'''
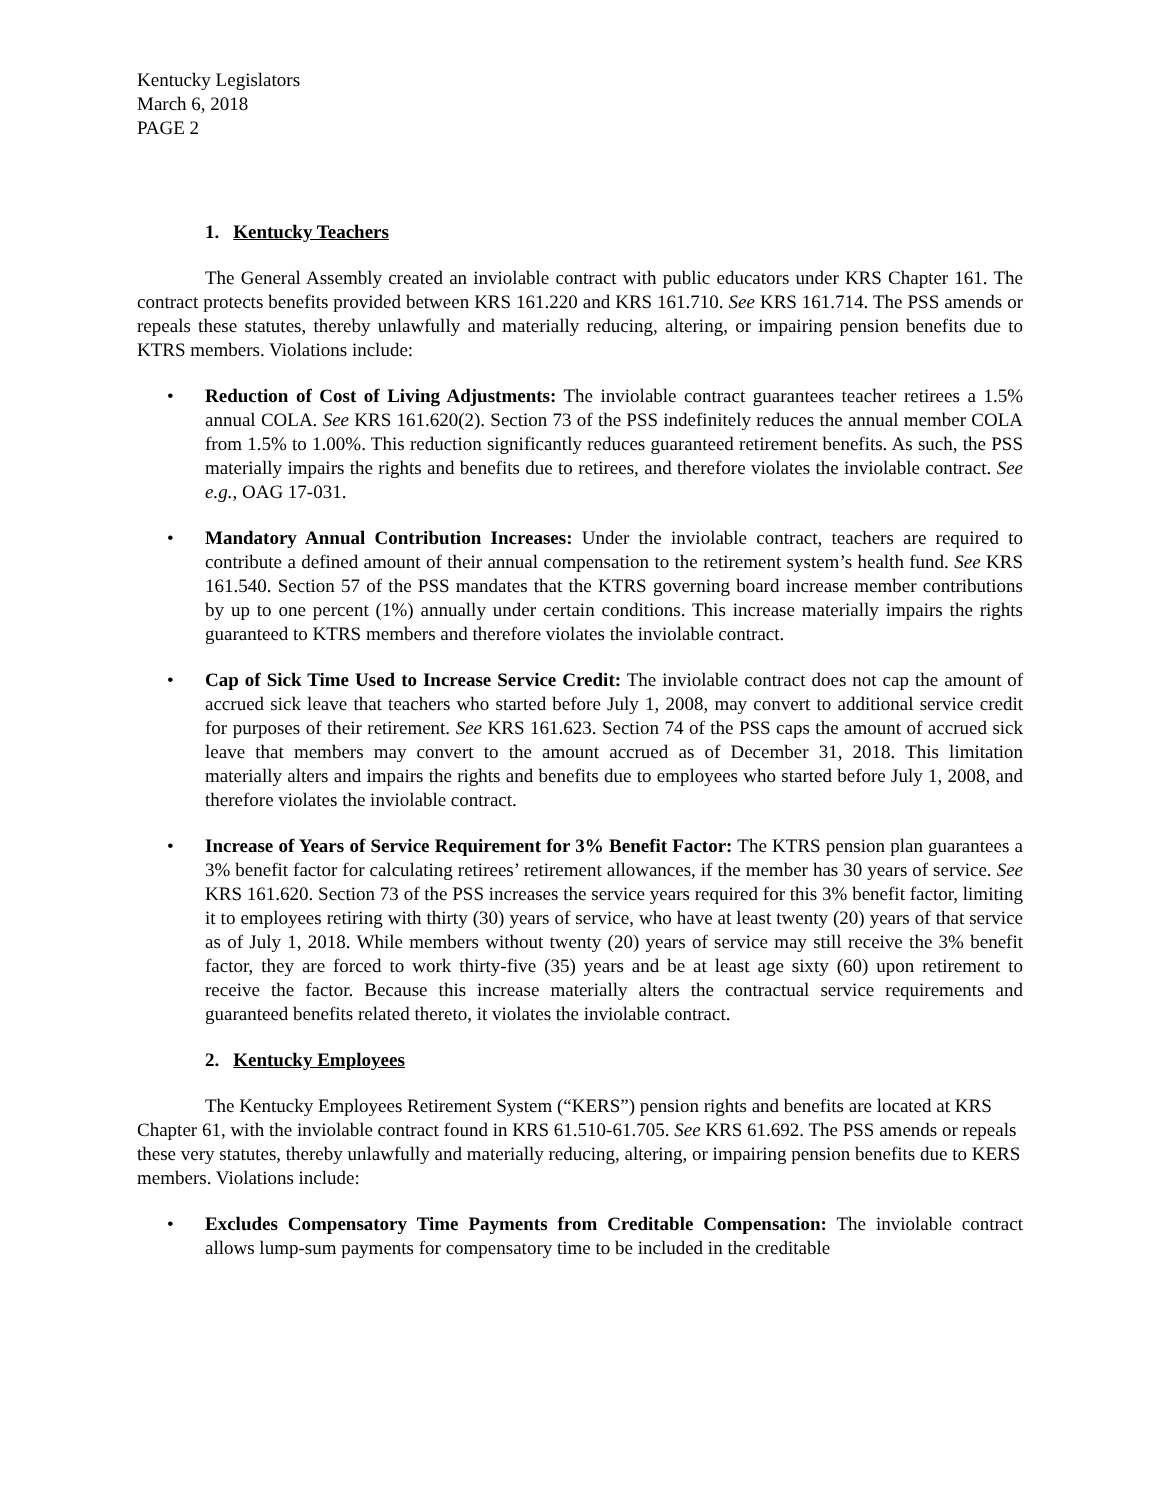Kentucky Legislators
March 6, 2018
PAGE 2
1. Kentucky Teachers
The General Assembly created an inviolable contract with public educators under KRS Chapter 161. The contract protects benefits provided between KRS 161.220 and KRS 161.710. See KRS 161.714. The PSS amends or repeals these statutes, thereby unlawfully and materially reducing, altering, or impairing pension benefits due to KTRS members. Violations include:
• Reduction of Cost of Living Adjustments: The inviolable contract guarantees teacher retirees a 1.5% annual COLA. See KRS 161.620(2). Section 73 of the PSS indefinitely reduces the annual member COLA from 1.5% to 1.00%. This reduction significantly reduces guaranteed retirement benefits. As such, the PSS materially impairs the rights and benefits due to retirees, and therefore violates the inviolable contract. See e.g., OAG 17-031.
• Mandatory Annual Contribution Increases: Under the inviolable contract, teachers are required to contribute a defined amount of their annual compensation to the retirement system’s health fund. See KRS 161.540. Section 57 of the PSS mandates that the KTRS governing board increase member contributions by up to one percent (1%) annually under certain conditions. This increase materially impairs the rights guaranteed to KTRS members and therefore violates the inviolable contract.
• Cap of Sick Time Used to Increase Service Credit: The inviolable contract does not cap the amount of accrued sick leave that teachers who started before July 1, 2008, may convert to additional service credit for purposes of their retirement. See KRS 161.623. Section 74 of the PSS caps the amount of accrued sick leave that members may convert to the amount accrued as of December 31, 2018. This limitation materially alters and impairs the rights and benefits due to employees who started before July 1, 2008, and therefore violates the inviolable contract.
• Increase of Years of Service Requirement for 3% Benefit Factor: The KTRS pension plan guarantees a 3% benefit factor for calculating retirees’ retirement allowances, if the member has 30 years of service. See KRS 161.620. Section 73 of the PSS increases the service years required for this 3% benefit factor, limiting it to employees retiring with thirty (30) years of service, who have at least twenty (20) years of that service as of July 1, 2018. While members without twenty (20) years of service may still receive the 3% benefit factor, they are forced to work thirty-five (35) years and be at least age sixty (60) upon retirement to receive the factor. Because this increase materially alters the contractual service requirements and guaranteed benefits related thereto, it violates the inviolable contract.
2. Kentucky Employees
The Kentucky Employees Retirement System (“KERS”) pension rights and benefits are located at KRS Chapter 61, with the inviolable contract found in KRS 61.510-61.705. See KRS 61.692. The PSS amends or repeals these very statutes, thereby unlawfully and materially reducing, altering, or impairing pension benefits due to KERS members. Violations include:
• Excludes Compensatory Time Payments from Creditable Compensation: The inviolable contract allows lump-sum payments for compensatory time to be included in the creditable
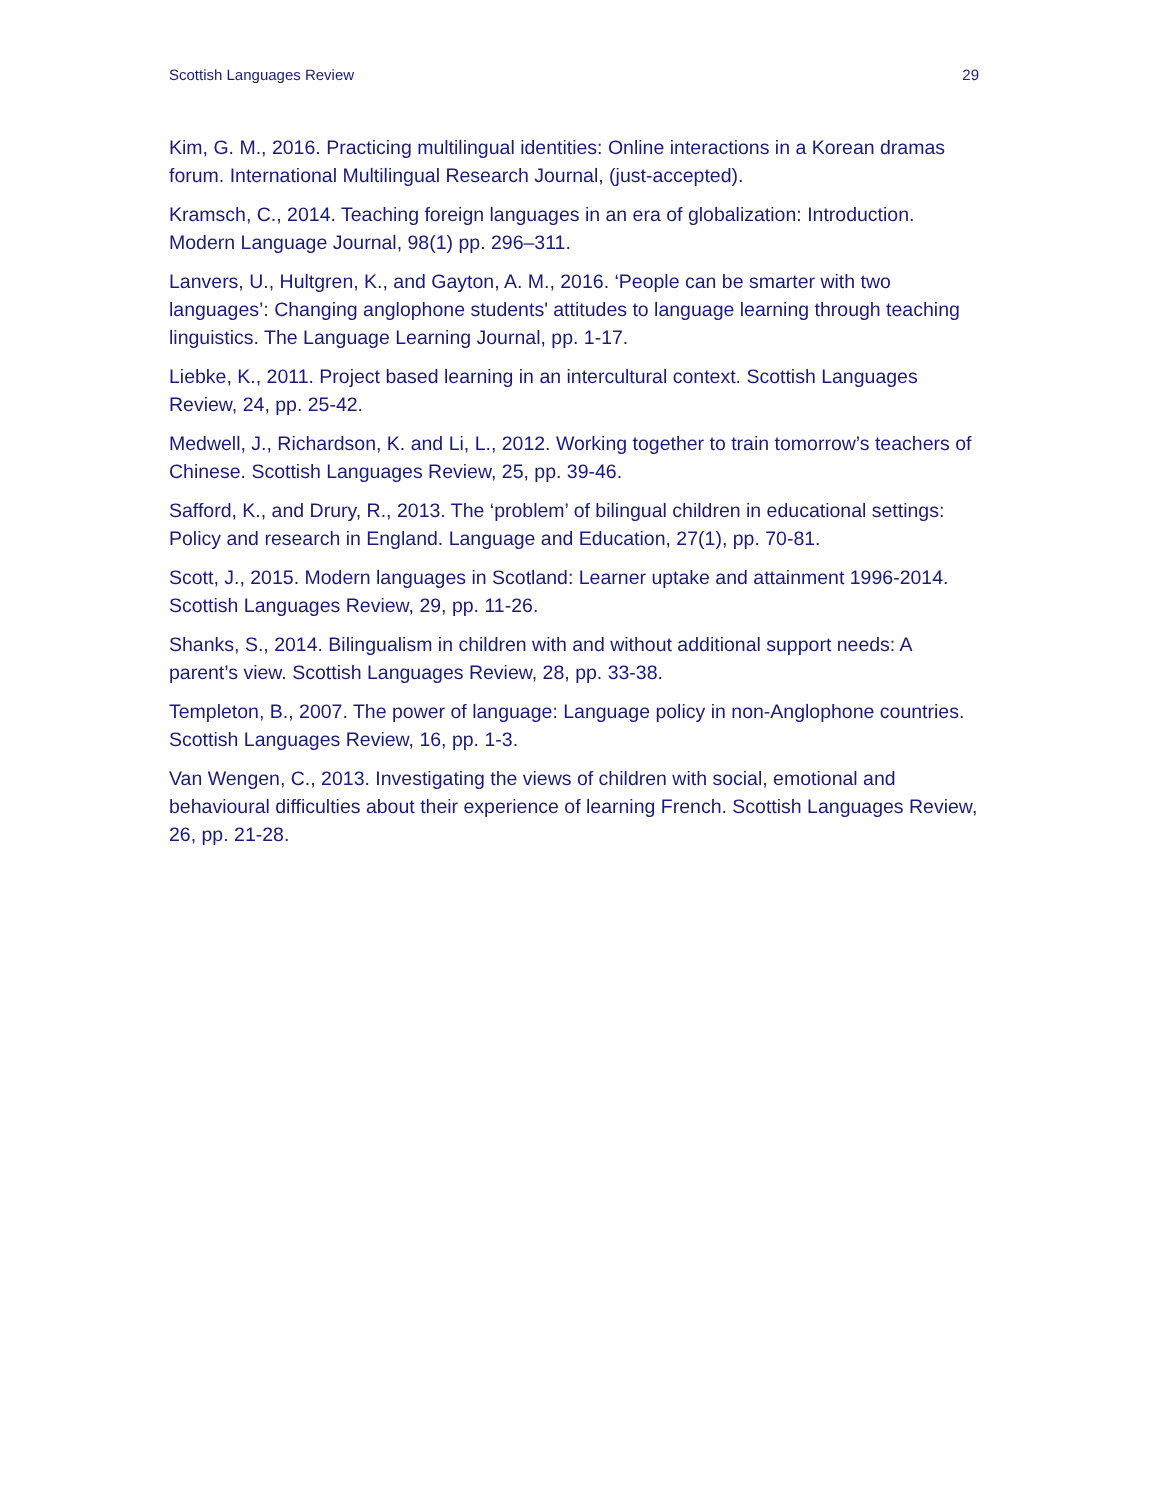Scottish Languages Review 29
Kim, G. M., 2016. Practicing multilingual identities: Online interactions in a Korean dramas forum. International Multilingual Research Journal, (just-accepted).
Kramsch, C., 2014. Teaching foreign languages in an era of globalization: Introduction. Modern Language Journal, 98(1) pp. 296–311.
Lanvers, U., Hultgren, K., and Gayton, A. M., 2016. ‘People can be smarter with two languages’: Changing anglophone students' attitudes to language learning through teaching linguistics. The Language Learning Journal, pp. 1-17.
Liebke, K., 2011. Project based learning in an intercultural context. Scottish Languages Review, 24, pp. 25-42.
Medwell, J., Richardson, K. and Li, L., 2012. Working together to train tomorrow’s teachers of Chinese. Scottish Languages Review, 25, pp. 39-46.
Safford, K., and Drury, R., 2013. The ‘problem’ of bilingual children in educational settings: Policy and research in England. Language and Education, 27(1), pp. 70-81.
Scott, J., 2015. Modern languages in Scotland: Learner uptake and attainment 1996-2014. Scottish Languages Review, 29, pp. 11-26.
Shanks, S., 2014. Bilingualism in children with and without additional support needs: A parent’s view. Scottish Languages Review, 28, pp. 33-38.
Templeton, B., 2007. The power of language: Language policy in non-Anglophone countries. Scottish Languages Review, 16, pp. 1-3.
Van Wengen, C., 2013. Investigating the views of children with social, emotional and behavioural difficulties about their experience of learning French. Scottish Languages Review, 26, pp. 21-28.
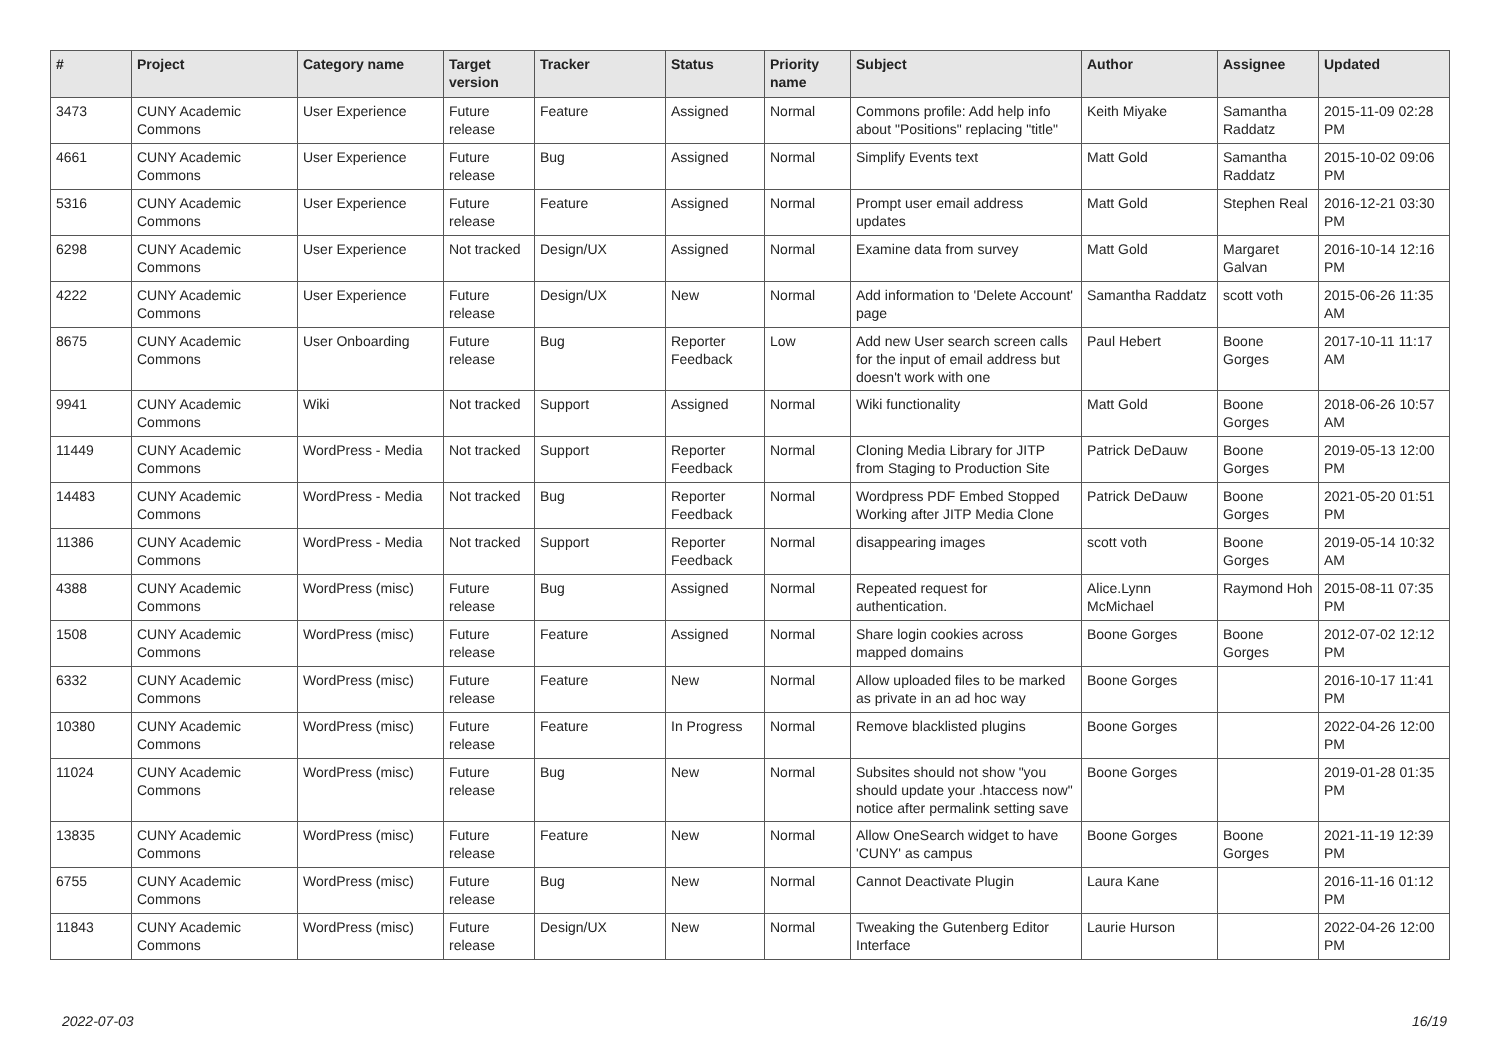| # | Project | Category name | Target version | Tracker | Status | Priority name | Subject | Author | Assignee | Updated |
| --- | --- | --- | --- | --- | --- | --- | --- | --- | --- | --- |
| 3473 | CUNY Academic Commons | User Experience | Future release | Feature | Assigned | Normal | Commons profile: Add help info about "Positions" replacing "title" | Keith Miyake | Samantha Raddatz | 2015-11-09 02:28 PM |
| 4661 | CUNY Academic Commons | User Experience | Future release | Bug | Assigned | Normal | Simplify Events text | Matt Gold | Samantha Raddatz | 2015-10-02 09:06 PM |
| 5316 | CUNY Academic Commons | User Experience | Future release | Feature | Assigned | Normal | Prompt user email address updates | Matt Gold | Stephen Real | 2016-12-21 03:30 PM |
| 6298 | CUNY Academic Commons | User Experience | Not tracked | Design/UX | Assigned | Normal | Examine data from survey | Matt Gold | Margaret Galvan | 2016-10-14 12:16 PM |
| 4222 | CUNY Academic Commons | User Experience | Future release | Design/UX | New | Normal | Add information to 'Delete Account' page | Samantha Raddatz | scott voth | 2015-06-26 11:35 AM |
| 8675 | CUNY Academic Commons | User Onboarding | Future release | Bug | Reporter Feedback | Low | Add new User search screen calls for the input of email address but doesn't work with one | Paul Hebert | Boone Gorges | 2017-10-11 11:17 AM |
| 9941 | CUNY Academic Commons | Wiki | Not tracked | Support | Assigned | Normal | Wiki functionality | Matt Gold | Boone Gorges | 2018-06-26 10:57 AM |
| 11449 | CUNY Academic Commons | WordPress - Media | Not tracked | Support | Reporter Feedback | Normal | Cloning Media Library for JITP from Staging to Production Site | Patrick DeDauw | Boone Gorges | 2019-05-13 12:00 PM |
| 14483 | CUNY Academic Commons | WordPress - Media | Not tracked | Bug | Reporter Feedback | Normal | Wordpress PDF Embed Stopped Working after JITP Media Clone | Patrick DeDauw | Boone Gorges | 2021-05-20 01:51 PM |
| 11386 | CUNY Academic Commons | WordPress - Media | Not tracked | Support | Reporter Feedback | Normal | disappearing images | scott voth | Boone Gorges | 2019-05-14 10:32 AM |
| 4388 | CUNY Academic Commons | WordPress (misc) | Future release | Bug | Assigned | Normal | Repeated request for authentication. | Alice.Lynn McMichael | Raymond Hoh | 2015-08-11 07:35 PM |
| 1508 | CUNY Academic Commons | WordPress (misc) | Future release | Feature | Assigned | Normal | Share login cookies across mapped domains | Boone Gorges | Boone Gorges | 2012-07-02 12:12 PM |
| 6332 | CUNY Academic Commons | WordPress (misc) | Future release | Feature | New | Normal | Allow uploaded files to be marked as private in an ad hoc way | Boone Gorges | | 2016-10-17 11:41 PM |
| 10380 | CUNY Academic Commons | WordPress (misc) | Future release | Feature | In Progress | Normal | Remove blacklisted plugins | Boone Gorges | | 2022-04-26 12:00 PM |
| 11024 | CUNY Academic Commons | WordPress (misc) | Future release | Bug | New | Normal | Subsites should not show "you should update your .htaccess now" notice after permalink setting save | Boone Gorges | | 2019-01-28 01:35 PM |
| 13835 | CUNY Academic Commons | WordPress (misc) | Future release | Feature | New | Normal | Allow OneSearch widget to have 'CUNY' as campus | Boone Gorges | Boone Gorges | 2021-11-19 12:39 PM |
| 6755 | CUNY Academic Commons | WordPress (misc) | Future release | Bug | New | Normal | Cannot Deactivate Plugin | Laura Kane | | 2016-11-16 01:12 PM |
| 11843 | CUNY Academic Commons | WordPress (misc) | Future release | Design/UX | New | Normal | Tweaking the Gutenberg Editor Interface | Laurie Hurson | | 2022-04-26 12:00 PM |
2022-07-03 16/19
'''
- **WHAT YOU HAVE TO DO**: Reproduce exactly, and only, the lines from the opening line of the listing above through the line holding "members and therefore violates the inviolable contract.", minus the pictures.

- **TASK RESULT**:
Kentucky Legislators
March 6, 2018
PAGE 2
1. Kentucky Teachers
The General Assembly created an inviolable contract with public educators under KRS Chapter 161. The contract protects benefits provided between KRS 161.220 and KRS 161.710. See KRS 161.714. The PSS amends or repeals these statutes, thereby unlawfully and materially reducing, altering, or impairing pension benefits due to KTRS members. Violations include:
• Reduction of Cost of Living Adjustments: The inviolable contract guarantees teacher retirees a 1.5% annual COLA. See KRS 161.620(2). Section 73 of the PSS indefinitely reduces the annual member COLA from 1.5% to 1.00%. This reduction significantly reduces guaranteed retirement benefits. As such, the PSS materially impairs the rights and benefits due to retirees, and therefore violates the inviolable contract. See e.g., OAG 17-031.
• Mandatory Annual Contribution Increases: Under the inviolable contract, teachers are required to contribute a defined amount of their annual compensation to the retirement system’s health fund. See KRS 161.540. Section 57 of the PSS mandates that the KTRS governing board increase member contributions by up to one percent (1%) annually under certain conditions. This increase materially impairs the rights guaranteed to KTRS members and therefore violates the inviolable contract.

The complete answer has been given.